The cleaner solution is to include a well-drafted early termination fee clause in your lease. An ETF clause sets a specific amount the tenant owes if they break the lease, regardless of how quickly you re-rent. This provides certainty for both parties and avoids costly litigation over actual damages. Most courts enforce ETF clauses as long as they represent a genuine pre-estimate of damages — typically 1–3 months' rent is considered reasonable. Setting the ETF at the full remaining rent is likely to be voided as a penalty clause.

Legitimate Reasons Tenants Can Break a Lease

Certain circumstances allow tenants to terminate early without penalty: active military deployment (SCRA), uninhabitable conditions, domestic violence (most states), landlord harassment, or landlord's material breach of the lease. These are exceptions — a tenant moving for a new job or buying a house still owes damages.

Frequently Asked Questions

Can I keep the security deposit if a tenant breaks the lease?

You can apply the security deposit toward unpaid rent and damages from the lease break, but you must follow your state's security deposit return laws — typically returning any unused portion within 14–30 days with an itemized statement. You cannot simply keep the entire deposit as a lease-break penalty.

What if the tenant just stops paying and abandons the unit?

Abandonment is different from a formal lease break. You must first determine the unit is actually abandoned (most states have a specific process), secure the property, document its condition, then pursue the tenant for damages. Do not enter and re-lease without following abandonment procedures — you could face liability.
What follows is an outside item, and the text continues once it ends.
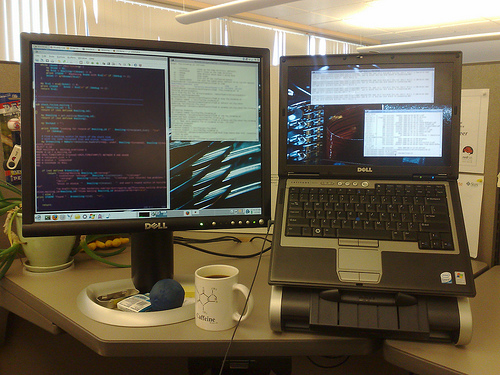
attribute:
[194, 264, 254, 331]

Does an early termination fee count toward the security deposit cap?

In most states, an ETF is separate from the security deposit and does not count toward security deposit caps. However, it is a distinct contractual obligation, not a deposit. California, for example, prohibits collecting an ETF that is more than the actual damages suffered.

What is the strongest language for an ETF clause?

A solid ETF clause specifies the exact amount (or formula, e.g., two months' rent), states it covers both the administrative costs of re-leasing and anticipated vacancy, requires written notice from the tenant, and confirms that payment does not release the tenant from the duty to continue paying rent until a new tenant is found.

Can I sue a tenant who breaks a lease in small claims court?

Yes — lease break damages are a common small claims case. Most states have small claims limits of $5,000–$10,000. If damages exceed that, you would need to file in civil court. Document everything: the signed lease, the break notice, your re-leasing efforts, advertising costs, and the new lease (showing the gap in income).